The US government appears to be Simulex’s number one customer, however. And Chaturvedi has received millions of dollars in grants from the military and the National Science Foundation to develop SEAS.
Chaturvedi is now pitching SWS to DARPA (http://www.darpa.mil) and discussing it with officials at the US Department of Homeland Security (http://www.dhs.gov), where he said the idea has been well received, despite the thorny privacy issues for US citizens.

Alok Chaturvedi wants SWS to match every person on the planet, one-to-one.
Right now, the 62 simulated nations in SEAS depict humans as composites, at a 100-to-1 ratio.
One organisation has achieved a one-to-one level of granularity for its simulations, according to Chaturvedi: the US Army, which is using SEAS to identify potential recruits.
Chaturvedi insists his goal for SWS is to have a depersonalised likeness for each individual, rather than an immediately identifiable duplicate. If your town census records your birthdate, job title, and whether you own a dog, SWS will generate what Chaturvedi calls a “like someone” with the same stats, but not the same name.

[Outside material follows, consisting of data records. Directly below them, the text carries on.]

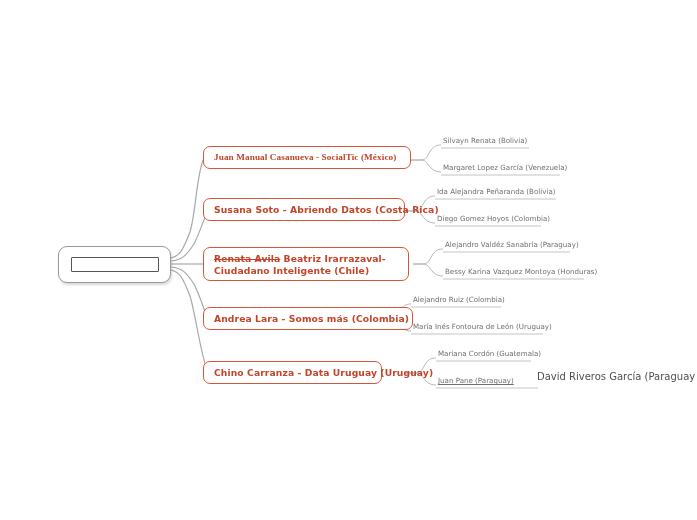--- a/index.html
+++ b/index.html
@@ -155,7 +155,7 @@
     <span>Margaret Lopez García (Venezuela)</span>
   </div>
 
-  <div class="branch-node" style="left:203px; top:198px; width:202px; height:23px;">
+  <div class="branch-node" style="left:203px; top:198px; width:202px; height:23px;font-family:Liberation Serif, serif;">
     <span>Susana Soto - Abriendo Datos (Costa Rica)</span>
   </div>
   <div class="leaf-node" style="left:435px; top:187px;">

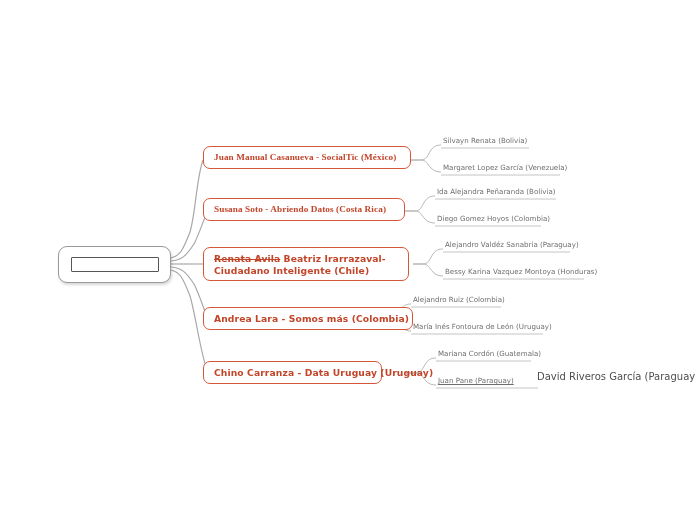--- a/index.html
+++ b/index.html
@@ -175,7 +175,7 @@
     <span>Alejandro Valdéz Sanabria (Paraguay)</span>
   </div>
 
-  <div class="branch-node" style="left:203px; top:307px; width:210px; height:23px;">
+  <div class="branch-node" style="left:203px; top:307px; width:178px; height:23px;">
     <span>Andrea Lara - Somos más (Colombia)</span>
   </div>
   <div class="leaf-node" style="left:411px; top:295px;">

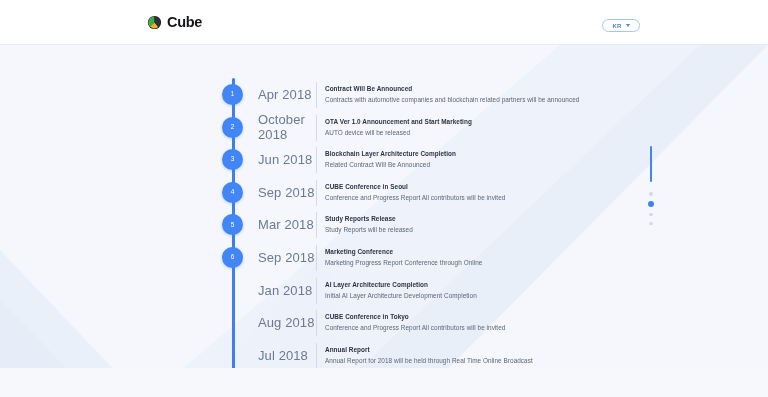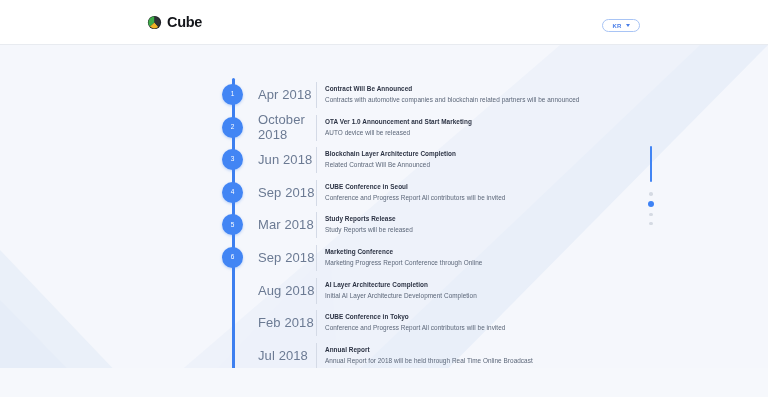--- a/index.html
+++ b/index.html
@@ -188,7 +188,7 @@
           </div>
         </div>
         <div class="row" style="top: 228.6px;">
-          <div class="month">Aug 2018</div>
+          <div class="month">Jan 2018</div>
           <div class="sep"></div>
           <div class="texts">
             <div class="t-title">AI Layer Architecture Completion</div>

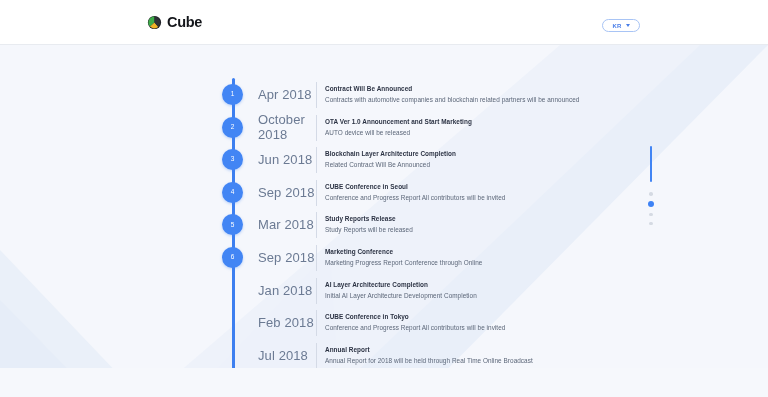--- a/index.html
+++ b/index.html
@@ -196,7 +196,7 @@
           </div>
         </div>
         <div class="row" style="top: 261.2px;">
-          <div class="month">Feb 2018</div>
+          <div class="month">Aug 2018</div>
           <div class="sep"></div>
           <div class="texts">
             <div class="t-title">CUBE Conference in Tokyo</div>

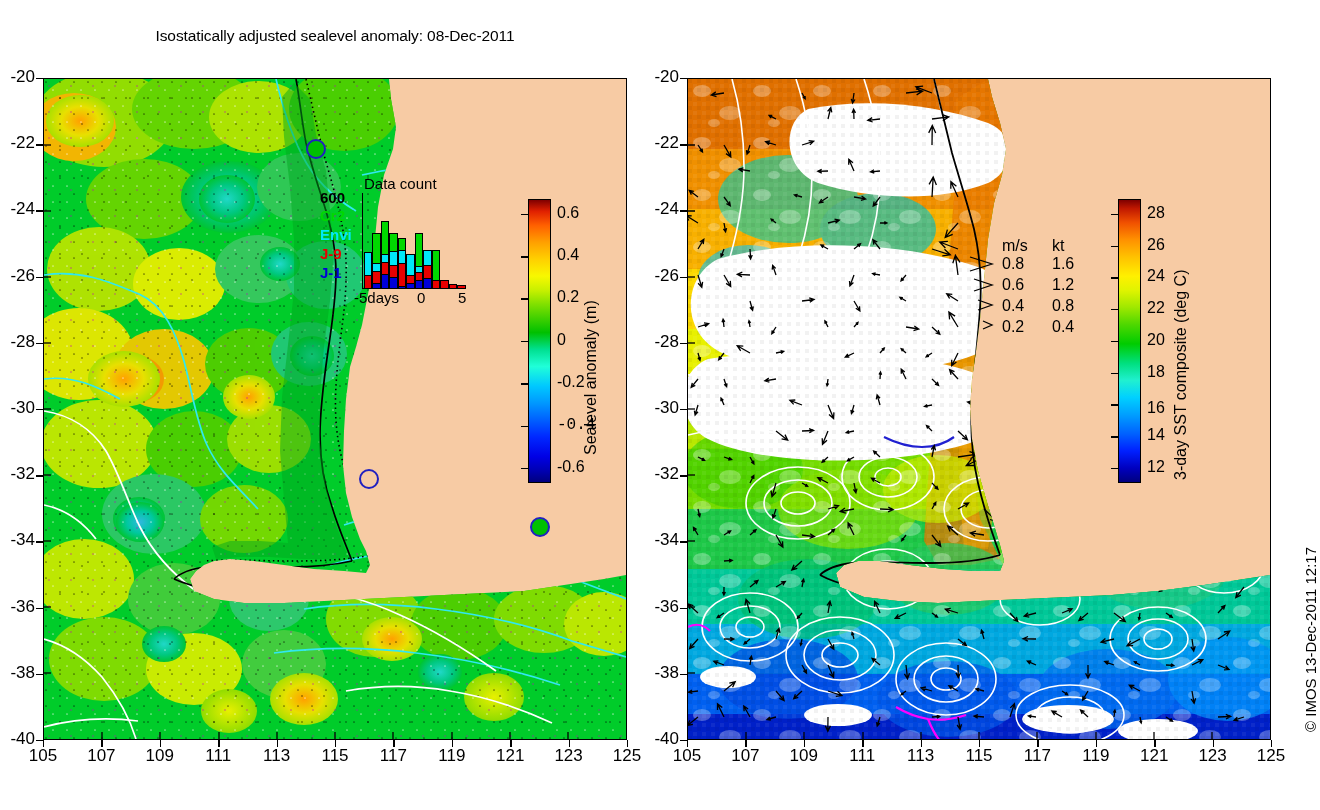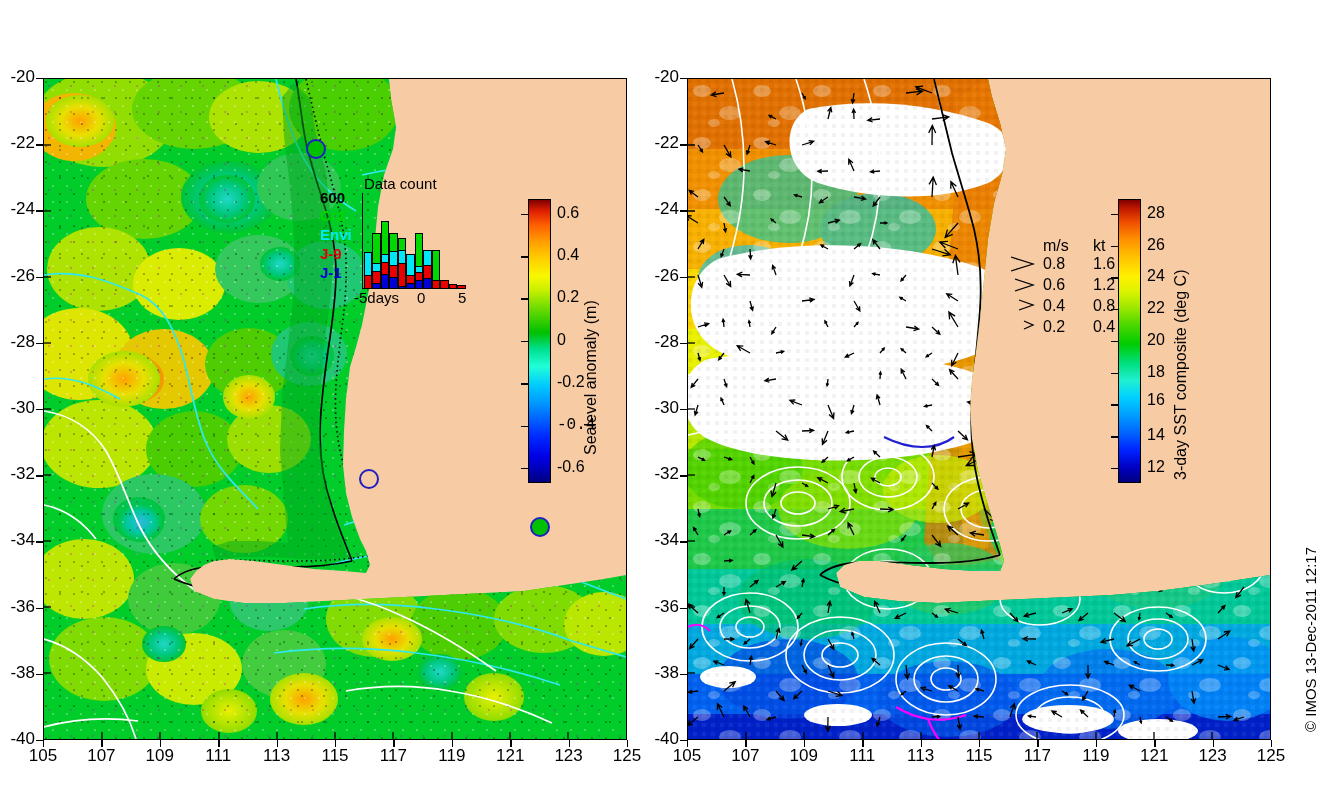--- a/index.html
+++ b/index.html
@@ -67,6 +67,7 @@
 <div class="panel">
 
   <div class="title" style="left:43px;top:26px;width:584px;">
+    <span class="ln">Isostatically adjusted sealevel anomaly: 08-Dec-2011</span>
   </div>
 
   <div class="frame" id="lframe" style="left:43px;top:78px;width:584px;height:662px;">

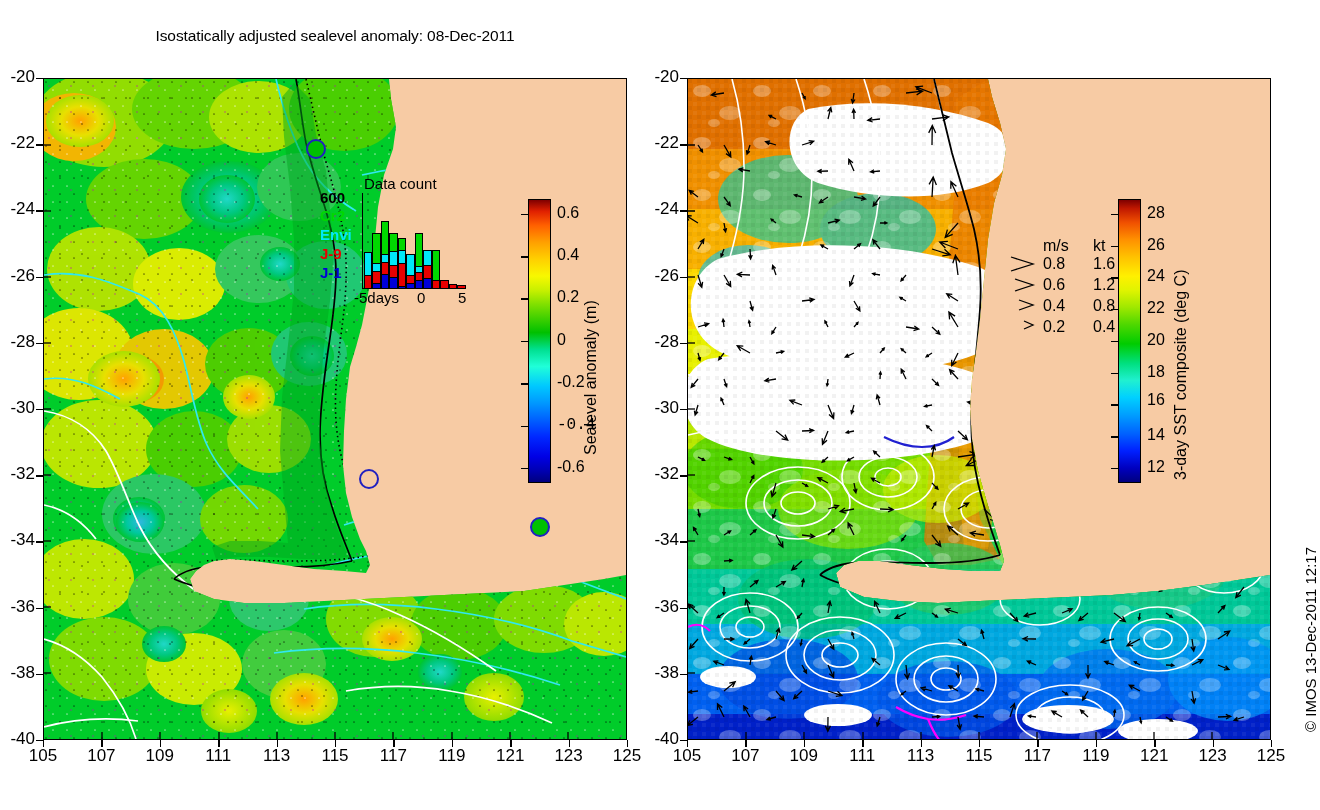--- a/index.html
+++ b/index.html
@@ -897,7 +897,7 @@
     </div>
   <div class="cb-title" style="left:1172px;top:480px;">3-day SST composite (deg C)</div>
 
-  <div class="vkey" style="left:1009px;top:243px;width:130px;height:100px;">
+  <div class="vkey" style="left:968px;top:243px;width:130px;height:100px;">
     <svg width="130" height="100" style="position:absolute;left:0;top:0;">
       <g stroke="#000" stroke-width="1.3" fill="none">
         <path d="M2,14 L24,21 L2,28"></path>

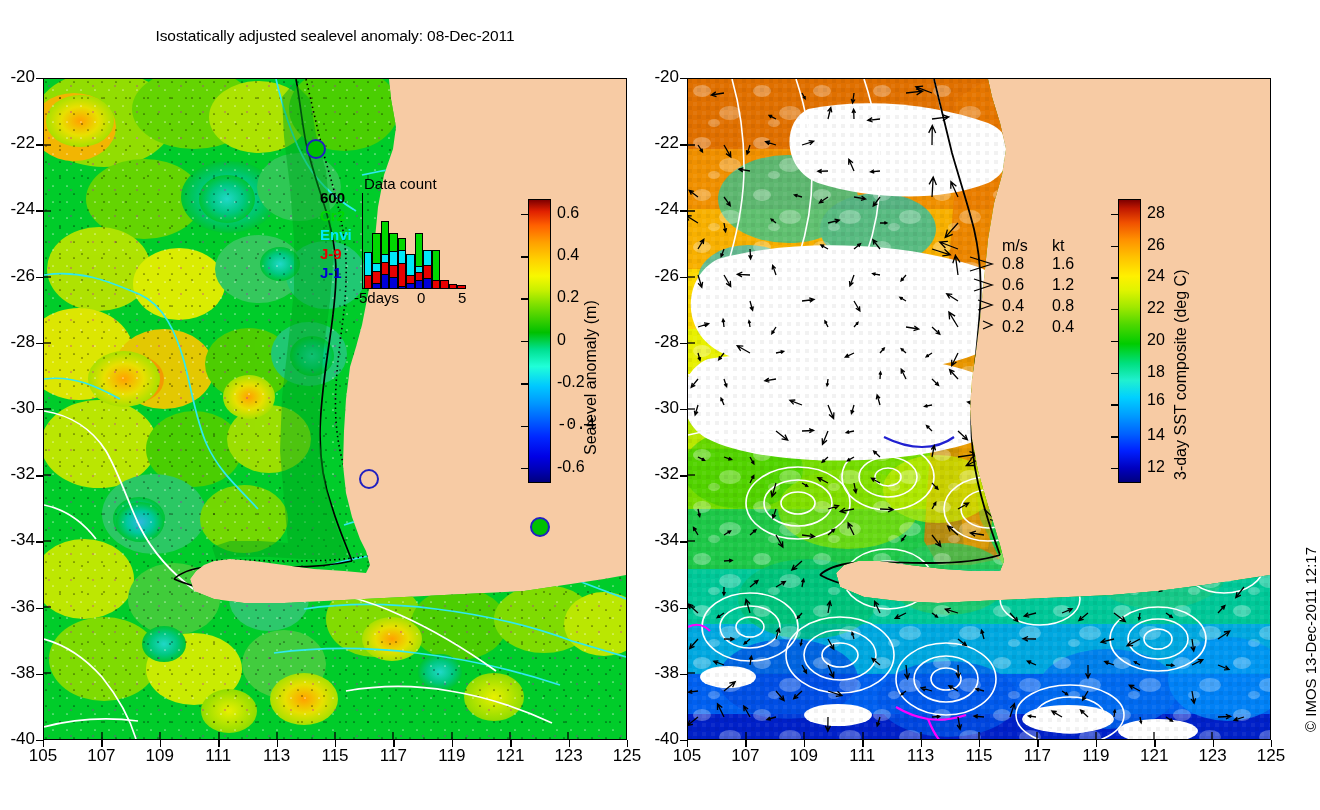--- a/index.html
+++ b/index.html
@@ -889,7 +889,7 @@
       <div style="position: absolute; left: 1111px; top: 372.63px; width: 7px; height: 1.4px; background: rgb(0, 0, 0);"></div>
       <div class="cb-num" style="left: 1147px; top: 362.63px;">18</div>
       <div style="position: absolute; left: 1111px; top: 404.403px; width: 7px; height: 1.4px; background: rgb(0, 0, 0);"></div>
-      <div class="cb-num" style="left: 1147px; top: 391px; text-align: center;">16</div>
+      <div class="cb-num" style="left: 1147px; top: 399px; text-align: center;">16</div>
       <div style="position: absolute; left: 1111px; top: 436.175px; width: 7px; height: 1.4px; background: rgb(0, 0, 0);"></div>
       <div class="cb-num" style="left: 1147px; top: 426.175px;">14</div>
       <div style="position: absolute; left: 1111px; top: 467.948px; width: 7px; height: 1.4px; background: rgb(0, 0, 0);"></div>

Of course, government agencies and corporations can add to SWS whatever personally-identifiable information they choose from their own databases, and for their own purposes.
And with consumers already giving up their personal information regularly to websites such as MySpace and Twitter, it is not a stretch to imagine SWS doing the same thing.
“There may be hooks through which individuals may voluntarily contribute information to SWS,” Chaturvedi said.